I, too, dislike him,
though I’m not sure why.

Or, illustrated by a photo of Telly Savalas sticking a lollipop into his mouth, “David Antin”:

Shortly after 9/11, he spoke in writing
on the listserv Poetics: “If you encounter
a terrorist on a plane, you don’t politely
request that he return to his seat, you
pull out a .45 and you shoot him.”
History is unstoppable in its teleological
drive to unity: Pop culture merges
with the Humanities; the Talk Show merges
with Talk Poetry. And huge decompressed
machines fall, like ideologemes, out of the air.

Or, illustrated with a photo of the burned corpses of American contractors being hung from a Baghdad bridge, “Stephen Burt”:

Poet and critic, we claim him
as our Randall Jarrell (the younger version)>
Oh, goodbye, Helen Vendler, goodbye,
for you are their Matthew Arnold.
We wash you out of your shattered turret with a hose.

Some of the poems (Graham Foust, Mei-mei Berssenbrugge) are “in the manner” of their targets & in more than a few cases, Johnson is settling scores. My own name appears in a half dozen or so pieces, the hit count of this blog in more than one. Of the 118 total, just 30 are women, several of whom – Eleni Sikelianos, Eileen Myles, Catherine Daly, Hoa Nguyen – are considered more for their looks than their poetry. Un-PC? You bet.

Johnson is, I think, the canary in our coal mine, gasping for air. Like Jim Behrle, whose stance towards poetry as first of all a social activity Johnson comes close to miming, he is telling us something moderately significant about contemporary verse. More than Behrle, Johnson has figured out how to fit this into his written work, as such. But the downside for both is that to get to this place, one has to be almost tragically out of control, which is the choice each appears to accept.

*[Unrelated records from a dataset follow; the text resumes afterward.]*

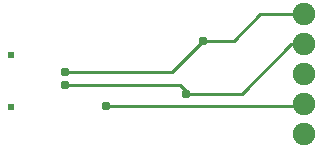
<source format=gbl>
G04 Layer_Physical_Order=2*
G04 Layer_Color=16711680*
%FSLAX23Y23*%
%MOIN*%
G70*
G01*
G75*
%ADD18C,0.010*%
%ADD19C,0.075*%
%ADD20C,0.024*%
%ADD21C,0.031*%
D18*
X1036Y472D02*
X1181D01*
X768Y236D02*
X797Y207D01*
X1139Y372D02*
X1181D01*
X974Y207D02*
X1139Y372D01*
X797Y207D02*
X974D01*
X788Y167D02*
X1181D01*
X846Y384D02*
X948D01*
X522Y167D02*
X787D01*
X788Y167D01*
X742Y279D02*
X846Y384D01*
X384Y279D02*
X742D01*
X948Y384D02*
X1036Y472D01*
X787Y207D02*
X797D01*
X384Y236D02*
X768D01*
D19*
X1181Y472D02*
D03*
Y372D02*
D03*
Y272D02*
D03*
Y172D02*
D03*
Y72D02*
D03*
D20*
X206Y335D02*
D03*
Y161D02*
D03*
D21*
X384Y279D02*
D03*
X522Y167D02*
D03*
X846Y384D02*
D03*
X787Y207D02*
D03*
X384Y236D02*
D03*
M02*

</source>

There is an audience of sorts that takes this as bravery – the same folks who thought the homophobia of Ed Dorn & Tom Clark with regards to Naropa – wishing Allen Ginsberg “the gift of AIDS” – was telling it like it is. More accurately, it’s like the way in which Clark’s biographies invariably identify with their subjects as monsters, as tho the monster in the mirror were all one could ever hope to confront, really. One might say that Kent Johnson is at war with poetry, with all of it, and desperately in love with it as well. The result is pornographic in the most literal sense – you hate to find yourself staring obsessively at it, like watching someone with horrific burn scars attempt to sip through a straw. As such, it’s a powerful, tho stomach-wrenching experience.